──────── Source extract ────────

Saturday, July 19, 2014

Forest WOC

The middle distance. It's always been my favourite discipline, even if it's my worst going by results. As I'm often reminded by Jamie, it's the only distance I'm yet to win a NZ elite title in. But for me, it still represents the ultimate orienteering test - having to be 100% on top of everything for the entire duration of the race; technically, physically, and especially mentally. It's damn hard to balance everything and get it right on the day, but when you do, far out it feels amazing! So given the restriction of only having 1 runner in the long and middle this year, there was really only one answer when I considered which I'd rather run.

My middle mistakes are so well known/expected that the
actual GPS route from my middle mess at WOC last year
graces this year's TL fundraiser.
With a couple of days off post WOC-sprinting, I was champing at the bit for my turn to get into the proper forest stuff with the middle and relay. Having had more time in relevant terrain than before any other WOC or JWOC, I was feeling the more technically and mentally ready than ever. Physically, given early season injuries, I was in the best shape I could hope for too. (Thanks entirely to Cathy and the crew at Physiosport. Shameless plug cos they're awesome people, plus they let me use their fancy equipment for free (I like to think I pay in entertainment by performing ridiculous looking exercises in the middle of their practice though)).

In fact, if anything, perhaps I was feeling a bit too prepared. Better knock myself back a few pegs then. Literally. So I took the liberty of reducing my head size, courtesy of a rock at the middle model. Cos what fun would racing full intensity at altitude be, without a little bit of concussion and blood loss?! ;) Luckily, it was nothing too bad, but many thanks to Greta, Immy and Liz the GB coach for stopping to help, and reassuring me it was 'just a graze'! (plus a 5cm cut we later found on closer inspection). Not so lucky though, my right knee decided that with the distraction of the head wound, it could bunk off work, completely seizing up. After 7 weeks with no issues, it couldn't have waited 2 more days?! Nothing to be done about it immediately though, other than an afternoon spent balancing an ice pack on the head, and another on the knee.

Well on the way to my usual ouch map before
the race has even started then.

Having survived through to race day I finally found myself at pre race quarantine. As Helen Palmer mentioned (sidenote: thanks for the reference to my rock headbutting - high praise from someone who runs of cliffs!), it's a very weird atmosphere in quarantine. I never know who it's OK to smile at and who not to?! Some people are all good with it, some are too serious to even notice that kind of malarkey, and some give you the sort of look as if you've just offered them a taste of your dirty O socks.

Anyway, having successfully slalomed my way through quarantine etiquette, rambled my way through 4 paragraphs of blog, and sludged my way through the very steep, very long pre-start call up, I found myself on the start line for the WOC middle!

────────

▶ _Exercise 1_: Pull out every line of the records that contains the word "difference".
The blog post and the records are separate material with no connection to each other.

──────── Dataset extract ────────

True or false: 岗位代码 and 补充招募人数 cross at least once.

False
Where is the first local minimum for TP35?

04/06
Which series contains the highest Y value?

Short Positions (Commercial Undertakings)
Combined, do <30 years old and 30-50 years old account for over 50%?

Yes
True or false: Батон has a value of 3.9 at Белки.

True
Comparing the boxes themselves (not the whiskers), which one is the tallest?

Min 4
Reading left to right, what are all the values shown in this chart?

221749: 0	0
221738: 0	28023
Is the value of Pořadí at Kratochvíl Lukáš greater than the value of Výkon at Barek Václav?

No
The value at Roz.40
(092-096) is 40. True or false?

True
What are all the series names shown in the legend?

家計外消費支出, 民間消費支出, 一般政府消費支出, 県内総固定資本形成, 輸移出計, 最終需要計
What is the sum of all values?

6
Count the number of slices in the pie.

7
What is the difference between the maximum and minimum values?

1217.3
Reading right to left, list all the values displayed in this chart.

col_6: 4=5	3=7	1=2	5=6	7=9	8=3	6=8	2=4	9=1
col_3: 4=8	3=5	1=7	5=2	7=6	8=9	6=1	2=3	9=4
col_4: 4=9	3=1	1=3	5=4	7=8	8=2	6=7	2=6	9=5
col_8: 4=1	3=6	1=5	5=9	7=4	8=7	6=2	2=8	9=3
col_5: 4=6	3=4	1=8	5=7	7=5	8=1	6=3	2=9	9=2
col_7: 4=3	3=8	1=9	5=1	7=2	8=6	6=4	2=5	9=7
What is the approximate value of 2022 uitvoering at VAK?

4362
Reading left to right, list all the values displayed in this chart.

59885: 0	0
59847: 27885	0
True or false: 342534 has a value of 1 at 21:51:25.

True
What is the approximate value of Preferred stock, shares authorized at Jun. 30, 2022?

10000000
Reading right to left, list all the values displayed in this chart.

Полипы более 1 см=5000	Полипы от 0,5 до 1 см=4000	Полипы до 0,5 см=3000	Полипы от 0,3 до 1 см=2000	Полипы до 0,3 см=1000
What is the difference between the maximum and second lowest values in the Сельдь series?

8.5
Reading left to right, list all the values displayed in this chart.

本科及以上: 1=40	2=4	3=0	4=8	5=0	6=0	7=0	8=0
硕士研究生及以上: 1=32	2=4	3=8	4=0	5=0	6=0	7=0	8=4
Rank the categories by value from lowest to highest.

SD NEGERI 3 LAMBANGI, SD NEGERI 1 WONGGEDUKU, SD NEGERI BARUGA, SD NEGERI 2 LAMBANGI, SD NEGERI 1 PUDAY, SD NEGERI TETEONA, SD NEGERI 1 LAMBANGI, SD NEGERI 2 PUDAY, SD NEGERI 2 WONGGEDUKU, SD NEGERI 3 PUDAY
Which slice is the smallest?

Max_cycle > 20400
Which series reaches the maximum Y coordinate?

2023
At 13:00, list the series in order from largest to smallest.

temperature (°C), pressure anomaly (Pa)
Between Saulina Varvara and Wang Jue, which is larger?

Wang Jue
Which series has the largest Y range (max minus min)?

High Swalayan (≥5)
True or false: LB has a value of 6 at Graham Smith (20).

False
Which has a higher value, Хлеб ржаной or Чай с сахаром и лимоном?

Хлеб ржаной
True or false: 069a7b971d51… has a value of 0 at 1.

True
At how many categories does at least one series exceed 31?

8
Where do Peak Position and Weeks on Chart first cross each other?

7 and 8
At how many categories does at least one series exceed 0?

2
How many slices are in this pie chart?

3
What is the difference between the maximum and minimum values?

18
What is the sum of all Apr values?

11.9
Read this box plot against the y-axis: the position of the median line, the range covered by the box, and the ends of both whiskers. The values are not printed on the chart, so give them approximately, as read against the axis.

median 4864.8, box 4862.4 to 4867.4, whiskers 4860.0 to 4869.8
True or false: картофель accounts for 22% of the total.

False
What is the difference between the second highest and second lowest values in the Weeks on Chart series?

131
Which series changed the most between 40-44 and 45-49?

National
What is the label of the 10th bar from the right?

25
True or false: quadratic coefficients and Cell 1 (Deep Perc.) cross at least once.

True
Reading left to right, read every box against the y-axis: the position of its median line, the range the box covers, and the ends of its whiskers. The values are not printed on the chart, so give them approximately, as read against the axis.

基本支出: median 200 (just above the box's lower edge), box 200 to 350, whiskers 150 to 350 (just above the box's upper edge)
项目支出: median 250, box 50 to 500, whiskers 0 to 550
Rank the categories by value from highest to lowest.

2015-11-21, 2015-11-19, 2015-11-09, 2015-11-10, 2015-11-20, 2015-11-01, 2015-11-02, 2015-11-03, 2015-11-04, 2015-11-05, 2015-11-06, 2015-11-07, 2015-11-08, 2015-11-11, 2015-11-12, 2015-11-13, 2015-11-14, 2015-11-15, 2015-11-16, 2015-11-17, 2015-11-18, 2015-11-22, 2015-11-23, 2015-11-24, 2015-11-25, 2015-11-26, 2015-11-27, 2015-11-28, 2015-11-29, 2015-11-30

────────

▶ _Exercise 2_: List every person mentioned by name in the orienteering blog post.

▶ _Task response 1_:
What is the difference between the maximum and minimum values?
What is the difference between the maximum and second lowest values in the Сельдь series?
What is the difference between the maximum and minimum values?
What is the difference between the second highest and second lowest values in the Weeks on Chart series?

▶ _Task response 2_: Jamie, Cathy, Greta, Immy, Liz, Helen Palmer